◆ **Data provided**:
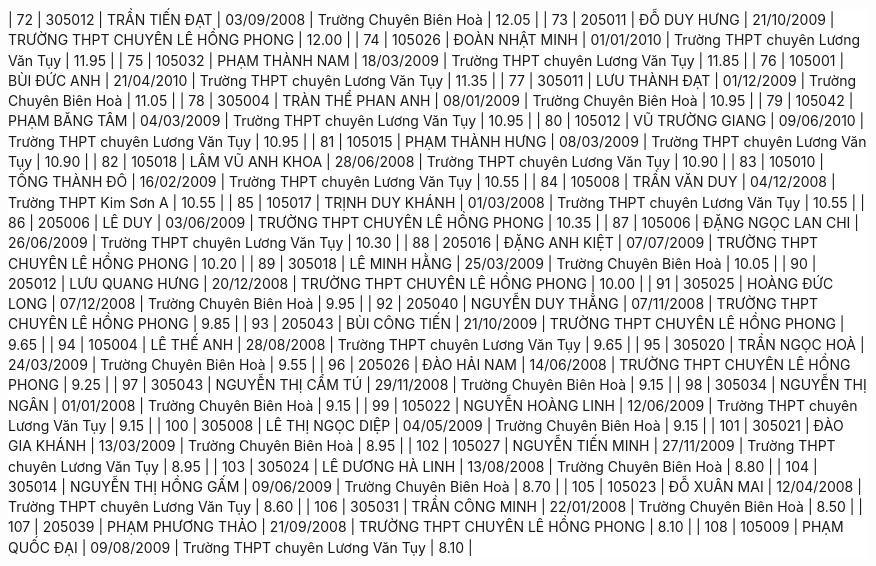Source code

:| 72 | 305012 | TRẦN TIẾN ĐẠT | 03/09/2008 | Trường Chuyên Biên Hoà | 12.05 |
| 73 | 205011 | ĐỖ DUY HƯNG | 21/10/2009 | TRƯỜNG THPT CHUYÊN LÊ HỒNG PHONG | 12.00 |
| 74 | 105026 | ĐOÀN NHẬT MINH | 01/01/2010 | Trường THPT chuyên Lương Văn Tụy | 11.95 |
| 75 | 105032 | PHẠM THÀNH NAM | 18/03/2009 | Trường THPT chuyên Lương Văn Tụy | 11.85 |
| 76 | 105001 | BÙI ĐỨC ANH | 21/04/2010 | Trường THPT chuyên Lương Văn Tụy | 11.35 |
| 77 | 305011 | LƯU THÀNH ĐẠT | 01/12/2009 | Trường Chuyên Biên Hoà | 11.05 |
| 78 | 305004 | TRÀN THỂ PHAN ANH | 08/01/2009 | Trường Chuyên Biên Hoà | 10.95 |
| 79 | 105042 | PHẠM BĂNG TÂM | 04/03/2009 | Trường THPT chuyên Lương Văn Tụy | 10.95 |
| 80 | 105012 | VŨ TRƯỜNG GIANG | 09/06/2010 | Trường THPT chuyên Lương Văn Tụy | 10.95 |
| 81 | 105015 | PHẠM THÀNH HƯNG | 08/03/2009 | Trường THPT chuyên Lương Văn Tụy | 10.90 |
| 82 | 105018 | LÂM VŨ ANH KHOA | 28/06/2008 | Trường THPT chuyên Lương Văn Tụy | 10.90 |
| 83 | 105010 | TỐNG THÀNH ĐÔ | 16/02/2009 | Trường THPT chuyên Lương Văn Tụy | 10.55 |
| 84 | 105008 | TRẦN VĂN DUY | 04/12/2008 | Trường THPT Kim Sơn A | 10.55 |
| 85 | 105017 | TRỊNH DUY KHÁNH | 01/03/2008 | Trường THPT chuyên Lương Văn Tụy | 10.55 |
| 86 | 205006 | LÊ DUY | 03/06/2009 | TRƯỜNG THPT CHUYÊN LÊ HỒNG PHONG | 10.35 |
| 87 | 105006 | ĐẶNG NGỌC LAN CHI | 26/06/2009 | Trường THPT chuyên Lương Văn Tụy | 10.30 |
| 88 | 205016 | ĐẶNG ANH KIỆT | 07/07/2009 | TRƯỜNG THPT CHUYÊN LÊ HỒNG PHONG | 10.20 |
| 89 | 305018 | LÊ MINH HẰNG | 25/03/2009 | Trường Chuyên Biên Hoà | 10.05 |
| 90 | 205012 | LƯU QUANG HƯNG | 20/12/2008 | TRƯỜNG THPT CHUYÊN LÊ HỒNG PHONG | 10.00 |
| 91 | 305025 | HOÀNG ĐỨC LONG | 07/12/2008 | Trường Chuyên Biên Hoà | 9.95 |
| 92 | 205040 | NGUYỄN DUY THẲNG | 07/11/2008 | TRƯỜNG THPT CHUYÊN LÊ HỒNG PHONG | 9.85 |
| 93 | 205043 | BÙI CÔNG TIẾN | 21/10/2009 | TRƯỜNG THPT CHUYÊN LÊ HỒNG PHONG | 9.65 |
| 94 | 105004 | LÊ THẾ ANH | 28/08/2008 | Trường THPT chuyên Lương Văn Tụy | 9.65 |
| 95 | 305020 | TRẦN NGỌC HOÀ | 24/03/2009 | Trường Chuyên Biên Hoà | 9.55 |
| 96 | 205026 | ĐÀO HẢI NAM | 14/06/2008 | TRƯỜNG THPT CHUYÊN LÊ HỒNG PHONG | 9.25 |
| 97 | 305043 | NGUYỄN THỊ CẨM TÚ | 29/11/2008 | Trường Chuyên Biên Hoà | 9.15 |
| 98 | 305034 | NGUYỄN THỊ NGÂN | 01/01/2008 | Trường Chuyên Biên Hoà | 9.15 |
| 99 | 105022 | NGUYỄN HOÀNG LINH | 12/06/2009 | Trường THPT chuyên Lương Văn Tụy | 9.15 |
| 100 | 305008 | LÊ THỊ NGỌC DIỆP | 04/05/2009 | Trường Chuyên Biên Hoà | 9.15 |
| 101 | 305021 | ĐÀO GIA KHÁNH | 13/03/2009 | Trường Chuyên Biên Hoà | 8.95 |
| 102 | 105027 | NGUYỄN TIẾN MINH | 27/11/2009 | Trường THPT chuyên Lương Văn Tụy | 8.95 |
| 103 | 305024 | LÊ DƯƠNG HÀ LINH | 13/08/2008 | Trường Chuyên Biên Hoà | 8.80 |
| 104 | 305014 | NGUYỄN THỊ HỒNG GẤM | 09/06/2009 | Trường Chuyên Biên Hoà | 8.70 |
| 105 | 105023 | ĐỖ XUÂN MAI | 12/04/2008 | Trường THPT chuyên Lương Văn Tụy | 8.60 |
| 106 | 305031 | TRẦN CÔNG MINH | 22/01/2008 | Trường Chuyên Biên Hoà | 8.50 |
| 107 | 205039 | PHẠM PHƯƠNG THẢO | 21/09/2008 | TRƯỜNG THPT CHUYÊN LÊ HỒNG PHONG | 8.10 |
| 108 | 105009 | PHẠM QUỐC ĐẠI | 09/08/2009 | Trường THPT chuyên Lương Văn Tụy | 8.10 |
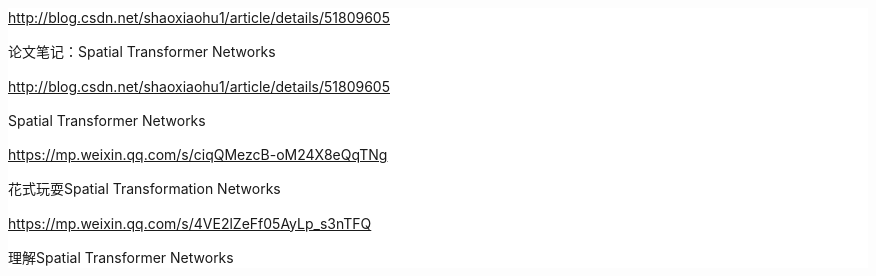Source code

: http://blog.csdn.net/shaoxiaohu1/article/details/51809605

论文笔记：Spatial Transformer Networks

http://blog.csdn.net/shaoxiaohu1/article/details/51809605

Spatial Transformer Networks

https://mp.weixin.qq.com/s/ciqQMezcB-oM24X8eQqTNg

花式玩耍Spatial Transformation Networks

https://mp.weixin.qq.com/s/4VE2lZeFf05AyLp_s3nTFQ

理解Spatial Transformer Networks
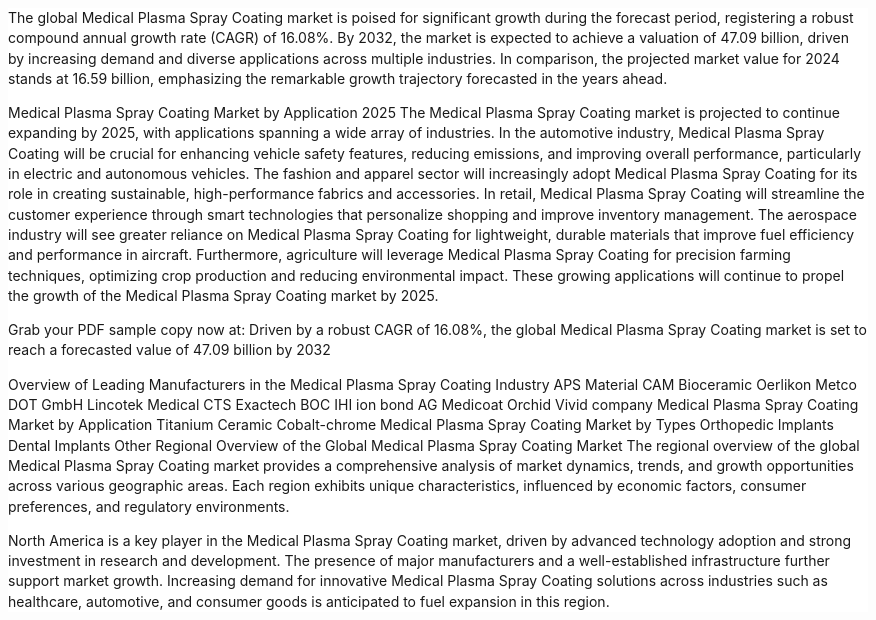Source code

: The global Medical Plasma Spray Coating market is poised for significant growth during the forecast period, registering a robust compound annual growth rate (CAGR) of 16.08%. By 2032, the market is expected to achieve a valuation of 47.09 billion, driven by increasing demand and diverse applications across multiple industries. In comparison, the projected market value for 2024 stands at 16.59 billion, emphasizing the remarkable growth trajectory forecasted in the years ahead. 

Medical Plasma Spray Coating Market by Application 2025
The Medical Plasma Spray Coating market is projected to continue expanding by 2025, with applications spanning a wide array of industries. In the automotive industry, Medical Plasma Spray Coating will be crucial for enhancing vehicle safety features, reducing emissions, and improving overall performance, particularly in electric and autonomous vehicles. The fashion and apparel sector will increasingly adopt Medical Plasma Spray Coating for its role in creating sustainable, high-performance fabrics and accessories. In retail, Medical Plasma Spray Coating will streamline the customer experience through smart technologies that personalize shopping and improve inventory management. The aerospace industry will see greater reliance on Medical Plasma Spray Coating for lightweight, durable materials that improve fuel efficiency and performance in aircraft. Furthermore, agriculture will leverage Medical Plasma Spray Coating for precision farming techniques, optimizing crop production and reducing environmental impact. These growing applications will continue to propel the growth of the Medical Plasma Spray Coating market by 2025.

Grab your PDF sample copy now at: Driven by a robust CAGR of 16.08%, the global Medical Plasma Spray Coating market is set to reach a forecasted value of 47.09 billion by 2032

Overview of Leading Manufacturers in the Medical Plasma Spray Coating Industry
APS Material
CAM Bioceramic
Oerlikon Metco
DOT GmbH
Lincotek Medical
CTS Exactech
BOC
IHI ion bond AG
Medicoat
Orchid
Vivid company
Medical Plasma Spray Coating Market by Application
Titanium
Ceramic
Cobalt-chrome
Medical Plasma Spray Coating Market by Types
Orthopedic Implants
Dental Implants
Other
Regional Overview of the Global Medical Plasma Spray Coating Market
The regional overview of the global Medical Plasma Spray Coating market provides a comprehensive analysis of market dynamics, trends, and growth opportunities across various geographic areas. Each region exhibits unique characteristics, influenced by economic factors, consumer preferences, and regulatory environments.

North America is a key player in the Medical Plasma Spray Coating market, driven by advanced technology adoption and strong investment in research and development. The presence of major manufacturers and a well-established infrastructure further support market growth. Increasing demand for innovative Medical Plasma Spray Coating solutions across industries such as healthcare, automotive, and consumer goods is anticipated to fuel expansion in this region.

◆ **Task goal**:
Retype the entries from the line with "https://mp.weixin.qq.com/s/ciqQMezcB-oM24X8eQqTNg" to the line with "the years ahead.", including both of those lines, and omit the pictures.

◆ **Task solution**:
https://mp.weixin.qq.com/s/ciqQMezcB-oM24X8eQqTNg

花式玩耍Spatial Transformation Networks

https://mp.weixin.qq.com/s/4VE2lZeFf05AyLp_s3nTFQ

理解Spatial Transformer Networks
Source code

: The global Medical Plasma Spray Coating market is poised for significant growth during the forecast period, registering a robust compound annual growth rate (CAGR) of 16.08%. By 2032, the market is expected to achieve a valuation of 47.09 billion, driven by increasing demand and diverse applications across multiple industries. In comparison, the projected market value for 2024 stands at 16.59 billion, emphasizing the remarkable growth trajectory forecasted in the years ahead. 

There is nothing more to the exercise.